[THE INPUT Boundary: Start]

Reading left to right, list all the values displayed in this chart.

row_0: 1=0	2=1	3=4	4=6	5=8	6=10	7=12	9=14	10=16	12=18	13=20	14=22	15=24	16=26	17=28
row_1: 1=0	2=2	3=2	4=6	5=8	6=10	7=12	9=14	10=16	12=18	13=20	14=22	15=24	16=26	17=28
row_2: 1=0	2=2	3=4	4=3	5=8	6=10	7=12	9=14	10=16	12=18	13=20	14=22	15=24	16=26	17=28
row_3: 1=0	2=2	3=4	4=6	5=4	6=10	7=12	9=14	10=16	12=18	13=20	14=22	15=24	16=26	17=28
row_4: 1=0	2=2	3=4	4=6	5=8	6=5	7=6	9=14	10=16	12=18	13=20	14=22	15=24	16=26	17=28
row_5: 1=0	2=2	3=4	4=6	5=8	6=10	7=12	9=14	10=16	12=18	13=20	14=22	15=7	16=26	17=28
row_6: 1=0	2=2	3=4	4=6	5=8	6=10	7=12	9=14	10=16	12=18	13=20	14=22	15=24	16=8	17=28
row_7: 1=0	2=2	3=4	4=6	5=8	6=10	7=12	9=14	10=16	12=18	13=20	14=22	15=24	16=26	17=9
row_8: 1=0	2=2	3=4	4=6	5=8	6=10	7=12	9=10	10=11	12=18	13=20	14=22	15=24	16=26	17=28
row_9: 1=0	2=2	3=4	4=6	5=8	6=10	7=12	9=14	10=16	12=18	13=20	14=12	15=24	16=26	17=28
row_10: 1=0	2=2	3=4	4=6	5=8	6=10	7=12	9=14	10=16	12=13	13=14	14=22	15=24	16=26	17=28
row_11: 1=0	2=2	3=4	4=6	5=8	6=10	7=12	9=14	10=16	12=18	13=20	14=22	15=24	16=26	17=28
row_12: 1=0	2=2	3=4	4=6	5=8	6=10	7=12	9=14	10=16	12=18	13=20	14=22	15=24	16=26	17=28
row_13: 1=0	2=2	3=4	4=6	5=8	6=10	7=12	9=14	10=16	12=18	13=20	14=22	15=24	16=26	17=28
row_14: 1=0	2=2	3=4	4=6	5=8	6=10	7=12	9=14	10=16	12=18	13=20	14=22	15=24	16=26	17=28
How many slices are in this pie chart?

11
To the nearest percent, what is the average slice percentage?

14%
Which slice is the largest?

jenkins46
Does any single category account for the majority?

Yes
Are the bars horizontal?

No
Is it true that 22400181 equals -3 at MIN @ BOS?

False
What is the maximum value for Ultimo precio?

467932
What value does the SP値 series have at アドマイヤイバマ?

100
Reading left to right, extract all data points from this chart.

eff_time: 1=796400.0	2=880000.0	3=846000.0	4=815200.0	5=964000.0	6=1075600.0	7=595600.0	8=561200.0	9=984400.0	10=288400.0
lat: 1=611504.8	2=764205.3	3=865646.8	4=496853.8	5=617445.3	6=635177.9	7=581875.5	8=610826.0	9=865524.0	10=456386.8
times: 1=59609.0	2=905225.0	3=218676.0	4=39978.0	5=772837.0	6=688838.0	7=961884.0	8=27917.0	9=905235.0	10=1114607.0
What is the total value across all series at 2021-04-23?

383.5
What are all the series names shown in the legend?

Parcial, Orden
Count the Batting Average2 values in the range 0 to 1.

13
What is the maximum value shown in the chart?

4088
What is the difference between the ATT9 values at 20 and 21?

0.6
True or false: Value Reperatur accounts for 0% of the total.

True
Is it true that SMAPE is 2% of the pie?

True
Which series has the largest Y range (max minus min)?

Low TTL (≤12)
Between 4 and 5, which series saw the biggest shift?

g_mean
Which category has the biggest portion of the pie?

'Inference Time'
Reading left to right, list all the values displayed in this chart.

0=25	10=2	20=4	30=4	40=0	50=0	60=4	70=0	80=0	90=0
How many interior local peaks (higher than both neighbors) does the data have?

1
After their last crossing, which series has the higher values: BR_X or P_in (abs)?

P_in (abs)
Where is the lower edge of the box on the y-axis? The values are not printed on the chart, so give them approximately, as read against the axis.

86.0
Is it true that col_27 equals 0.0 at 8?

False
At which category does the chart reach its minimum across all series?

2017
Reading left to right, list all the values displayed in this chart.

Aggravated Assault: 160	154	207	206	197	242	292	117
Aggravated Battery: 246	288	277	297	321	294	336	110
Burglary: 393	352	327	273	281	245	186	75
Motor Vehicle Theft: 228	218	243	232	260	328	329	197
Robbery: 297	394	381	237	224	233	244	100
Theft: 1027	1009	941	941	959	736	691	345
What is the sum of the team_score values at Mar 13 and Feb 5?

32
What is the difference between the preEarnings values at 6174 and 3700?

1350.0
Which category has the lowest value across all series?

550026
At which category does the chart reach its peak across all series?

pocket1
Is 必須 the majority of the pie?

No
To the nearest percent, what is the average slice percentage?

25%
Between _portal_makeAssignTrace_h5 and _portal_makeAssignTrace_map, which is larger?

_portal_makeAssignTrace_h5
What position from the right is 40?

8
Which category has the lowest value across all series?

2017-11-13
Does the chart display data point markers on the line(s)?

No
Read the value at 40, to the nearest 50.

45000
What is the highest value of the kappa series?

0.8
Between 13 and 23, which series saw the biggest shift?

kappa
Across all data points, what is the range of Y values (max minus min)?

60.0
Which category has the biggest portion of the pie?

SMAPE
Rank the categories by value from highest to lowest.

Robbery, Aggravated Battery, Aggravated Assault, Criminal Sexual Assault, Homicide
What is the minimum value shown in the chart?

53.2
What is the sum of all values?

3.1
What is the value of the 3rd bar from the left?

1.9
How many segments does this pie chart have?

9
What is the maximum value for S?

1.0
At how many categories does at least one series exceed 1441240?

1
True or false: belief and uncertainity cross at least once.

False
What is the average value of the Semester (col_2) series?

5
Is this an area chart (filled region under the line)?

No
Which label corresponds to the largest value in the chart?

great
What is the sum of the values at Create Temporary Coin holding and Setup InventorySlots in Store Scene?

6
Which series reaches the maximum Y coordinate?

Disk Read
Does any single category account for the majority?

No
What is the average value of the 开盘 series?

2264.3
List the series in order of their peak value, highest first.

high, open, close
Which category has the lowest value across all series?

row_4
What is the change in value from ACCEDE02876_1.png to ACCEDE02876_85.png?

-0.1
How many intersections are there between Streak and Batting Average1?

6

[THE INPUT Boundary: End]

= WORK TO BE COMPLETED =
Change "intersections" to "crossings" in the lines running from the one with "high, open, close" through the last line, and give those lines again with nothing else altered.

= TASK RESPONSE =
high, open, close
Which category has the lowest value across all series?

row_4
What is the change in value from ACCEDE02876_1.png to ACCEDE02876_85.png?

-0.1
How many crossings are there between Streak and Batting Average1?

6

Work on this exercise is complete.